Anthropic CEO heads to White House for Pentagon peace talks

Anthropic CEO heads to White House for Pentagon peace talks

Dario Amodei, the CEO of Anthropic, is walking into the West Wing on Friday to meet with White House chief of staff Susie Wiles in what marks a potential turning point in the company's escalating standoff with the Pentagon.

The meeting comes after months of escalating tension. In late February, Defense Secretary Pete Hegseth gave Amodei a deadline to accept the Pentagon's terms for using the company's AI systems. Anthropic declined. Since then, the company has sued the Defense Department, accusing it of unfairly blacklisting the firm after Amodei refused to allow his artificial intelligence to operate without restrictions.

What changed: The Trump administration has begun to recognize the strategic value of Anthropic's latest model, called Mythos. The system has demonstrated a sophisticated ability to breach cybersecurity defenses, a capability intelligence officials view as both powerful and potentially dangerous. Parts of the U.S. intelligence community, along with the Cybersecurity and Infrastructure Security Agency, are already testing the model. Treasury and other agencies want access as well.

"It would be grossly irresponsible for the U.S. government to deprive itself of the technological leaps that the new model presents," a source involved in negotiations said. "It would be a gift to China."

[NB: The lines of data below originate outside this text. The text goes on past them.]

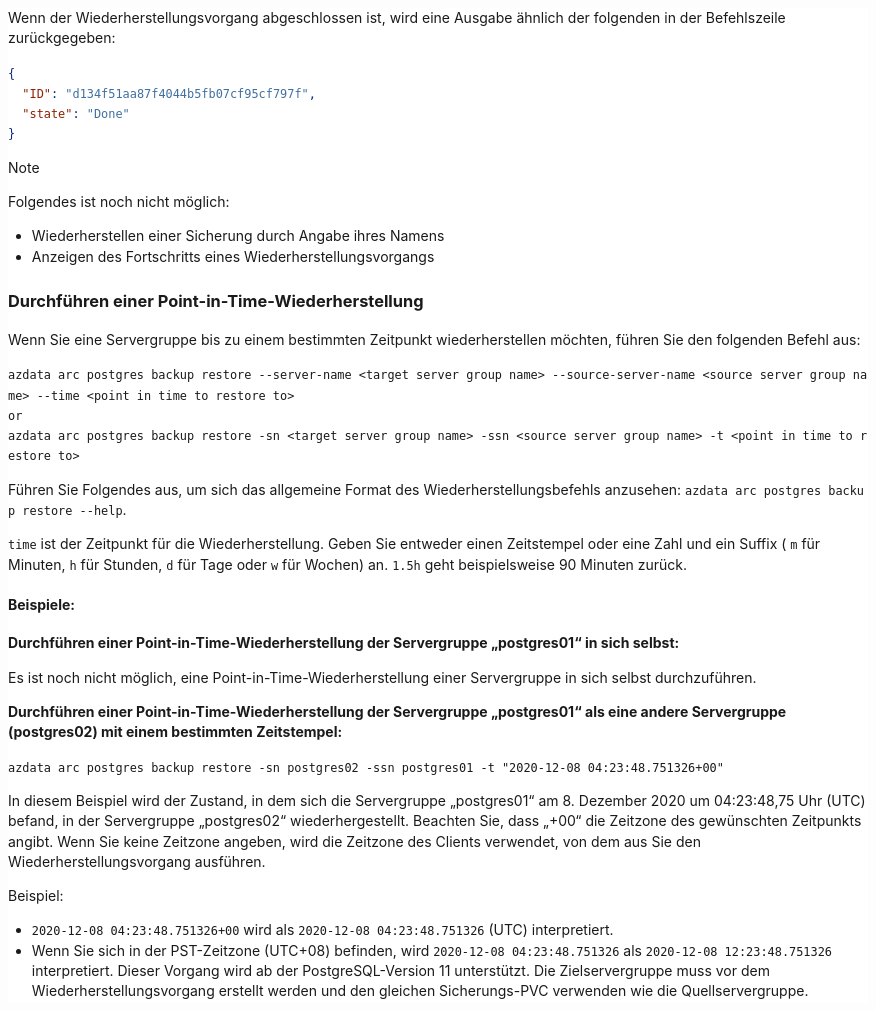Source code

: Wenn der Wiederherstellungsvorgang abgeschlossen ist, wird eine Ausgabe ähnlich der folgenden in der Befehlszeile zurückgegeben:

```json
{
  "ID": "d134f51aa87f4044b5fb07cf95cf797f",
  "state": "Done"
}
```

> [!NOTE]
> Folgendes ist noch nicht möglich:
> - Wiederherstellen einer Sicherung durch Angabe ihres Namens
> - Anzeigen des Fortschritts eines Wiederherstellungsvorgangs


### <a name="do-a-point-in-time-restore"></a>Durchführen einer Point-in-Time-Wiederherstellung

Wenn Sie eine Servergruppe bis zu einem bestimmten Zeitpunkt wiederherstellen möchten, führen Sie den folgenden Befehl aus:
```console
azdata arc postgres backup restore --server-name <target server group name> --source-server-name <source server group name> --time <point in time to restore to>
or
azdata arc postgres backup restore -sn <target server group name> -ssn <source server group name> -t <point in time to restore to>
```

Führen Sie Folgendes aus, um sich das allgemeine Format des Wiederherstellungsbefehls anzusehen: `azdata arc postgres backup restore --help`.

`time` ist der Zeitpunkt für die Wiederherstellung. Geben Sie entweder einen Zeitstempel oder eine Zahl und ein Suffix ( `m` für Minuten, `h` für Stunden, `d` für Tage oder `w` für Wochen) an. `1.5h` geht beispielsweise 90 Minuten zurück.

#### <a name="examples"></a>Beispiele:
__Durchführen einer Point-in-Time-Wiederherstellung der Servergruppe „postgres01“ in sich selbst:__

Es ist noch nicht möglich, eine Point-in-Time-Wiederherstellung einer Servergruppe in sich selbst durchzuführen.

__Durchführen einer Point-in-Time-Wiederherstellung der Servergruppe „postgres01“ als eine andere Servergruppe (postgres02) mit einem bestimmten Zeitstempel:__
```console
azdata arc postgres backup restore -sn postgres02 -ssn postgres01 -t "2020-12-08 04:23:48.751326+00"
``` 

In diesem Beispiel wird der Zustand, in dem sich die Servergruppe „postgres01“ am 8. Dezember 2020 um 04:23:48,75 Uhr (UTC) befand, in der Servergruppe „postgres02“ wiederhergestellt. Beachten Sie, dass „+00“ die Zeitzone des gewünschten Zeitpunkts angibt. Wenn Sie keine Zeitzone angeben, wird die Zeitzone des Clients verwendet, von dem aus Sie den Wiederherstellungsvorgang ausführen.

Beispiel:
- `2020-12-08 04:23:48.751326+00` wird als `2020-12-08 04:23:48.751326` (UTC) interpretiert.
- Wenn Sie sich in der PST-Zeitzone (UTC+08) befinden, wird `2020-12-08 04:23:48.751326` als `2020-12-08 12:23:48.751326` interpretiert. Dieser Vorgang wird ab der PostgreSQL-Version 11 unterstützt. Die Zielservergruppe muss vor dem Wiederherstellungsvorgang erstellt werden und den gleichen Sicherungs-PVC verwenden wie die Quellservergruppe.

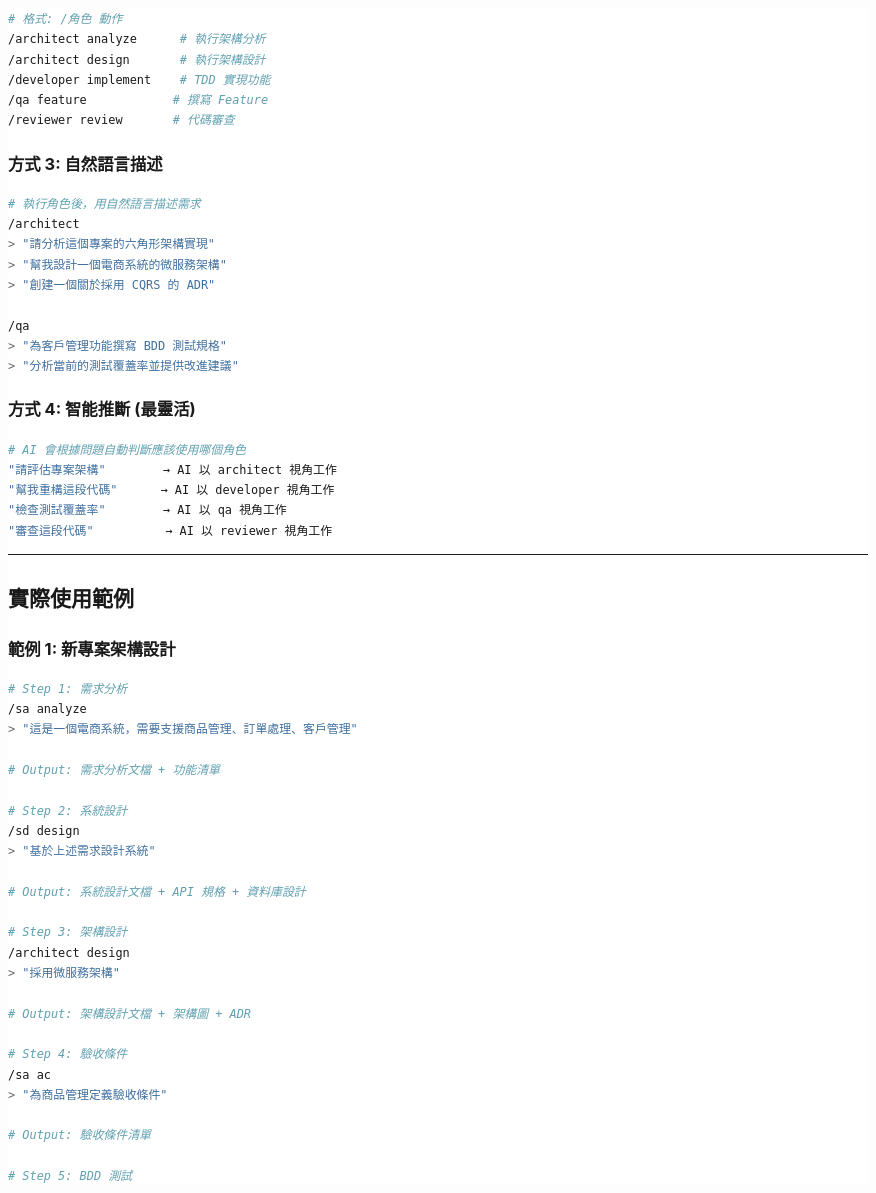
 ```bash
# 格式: /角色 動作
/architect analyze      # 執行架構分析
/architect design       # 執行架構設計
/developer implement    # TDD 實現功能
/qa feature            # 撰寫 Feature
/reviewer review       # 代碼審查
```

### 方式 3: 自然語言描述

```bash
# 執行角色後，用自然語言描述需求
/architect
> "請分析這個專案的六角形架構實現"
> "幫我設計一個電商系統的微服務架構"
> "創建一個關於採用 CQRS 的 ADR"

/qa
> "為客戶管理功能撰寫 BDD 測試規格"
> "分析當前的測試覆蓋率並提供改進建議"
```

### 方式 4: 智能推斷 (最靈活)

```bash
# AI 會根據問題自動判斷應該使用哪個角色
"請評估專案架構"        → AI 以 architect 視角工作
"幫我重構這段代碼"      → AI 以 developer 視角工作
"檢查測試覆蓋率"        → AI 以 qa 視角工作
"審查這段代碼"          → AI 以 reviewer 視角工作
```

---

## 實際使用範例

### 範例 1: 新專案架構設計

```bash
# Step 1: 需求分析
/sa analyze
> "這是一個電商系統，需要支援商品管理、訂單處理、客戶管理"

# Output: 需求分析文檔 + 功能清單

# Step 2: 系統設計
/sd design
> "基於上述需求設計系統"

# Output: 系統設計文檔 + API 規格 + 資料庫設計

# Step 3: 架構設計
/architect design
> "採用微服務架構"

# Output: 架構設計文檔 + 架構圖 + ADR

# Step 4: 驗收條件
/sa ac
> "為商品管理定義驗收條件"

# Output: 驗收條件清單

# Step 5: BDD 測試
```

Behind the scenes, the atmosphere has thawed. Negotiations between the Pentagon and Anthropic froze after the company filed its lawsuit, but insiders expect a deal to materialize. Anthropic has brought aboard consultants with deep ties to Trumpworld, signaling a shift toward reconciliation. Friday's West Wing sit-down is designed to clear the path.

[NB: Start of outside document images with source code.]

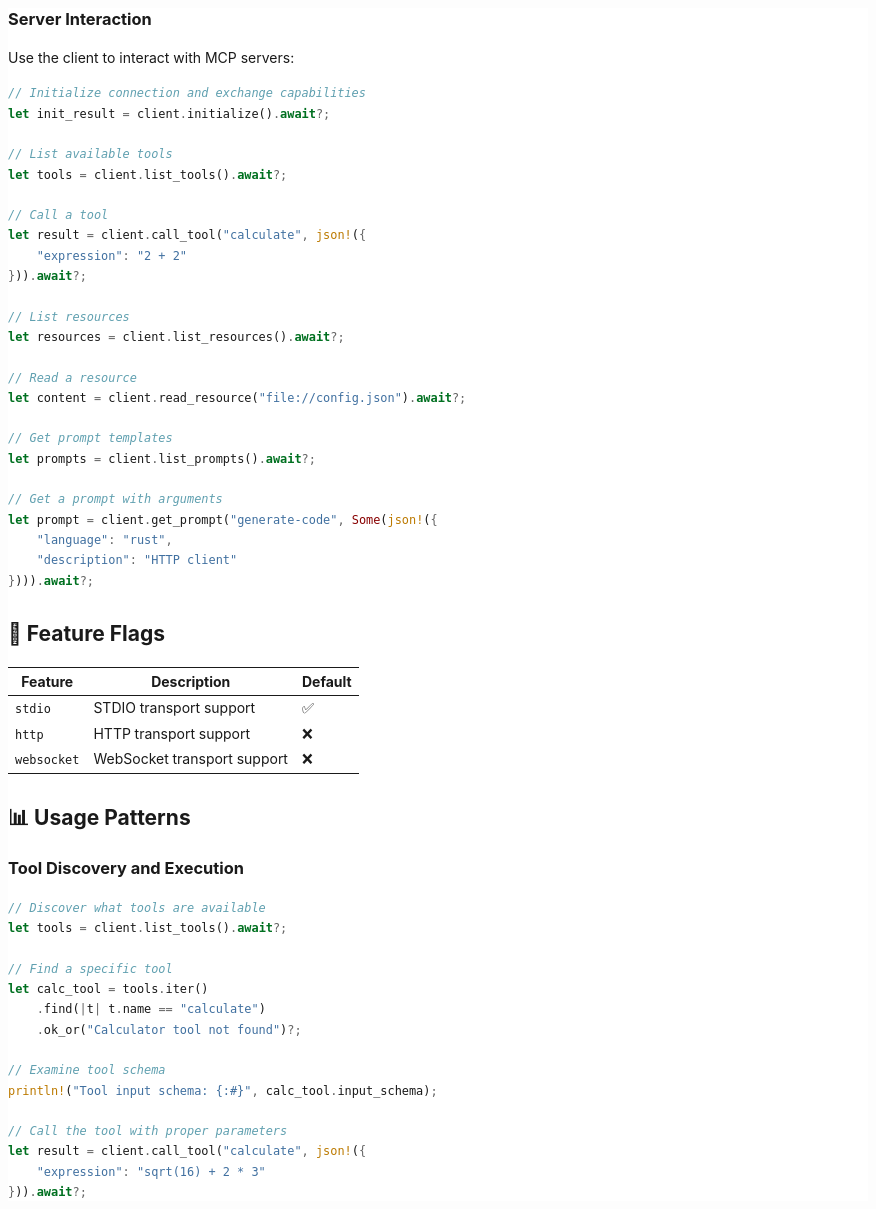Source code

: ### Server Interaction

Use the client to interact with MCP servers:

```rust
// Initialize connection and exchange capabilities
let init_result = client.initialize().await?;

// List available tools
let tools = client.list_tools().await?;

// Call a tool
let result = client.call_tool("calculate", json!({
    "expression": "2 + 2"
})).await?;

// List resources
let resources = client.list_resources().await?;

// Read a resource
let content = client.read_resource("file://config.json").await?;

// Get prompt templates
let prompts = client.list_prompts().await?;

// Get a prompt with arguments
let prompt = client.get_prompt("generate-code", Some(json!({
    "language": "rust",
    "description": "HTTP client"
}))).await?;
```

## 🔧 Feature Flags

| Feature | Description | Default |
|---------|-------------|---------|
| `stdio` | STDIO transport support | ✅ |
| `http` | HTTP transport support | ❌ |
| `websocket` | WebSocket transport support | ❌ |

## 📊 Usage Patterns

### Tool Discovery and Execution

```rust
// Discover what tools are available
let tools = client.list_tools().await?;

// Find a specific tool
let calc_tool = tools.iter()
    .find(|t| t.name == "calculate")
    .ok_or("Calculator tool not found")?;

// Examine tool schema
println!("Tool input schema: {:#}", calc_tool.input_schema);

// Call the tool with proper parameters
let result = client.call_tool("calculate", json!({
    "expression": "sqrt(16) + 2 * 3"
})).await?;
```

This marks the second major meeting between Amodei and a top Trump official this year, underscoring the stakes both sides believe are at play. Some officials within the administration have grown convinced that the ongoing feud with Anthropic serves no one's interests.

Author James Rodriguez: "The Pentagon's initial hardline stance looks increasingly hollow as the administration realizes what sitting on the sidelines of this technology could cost."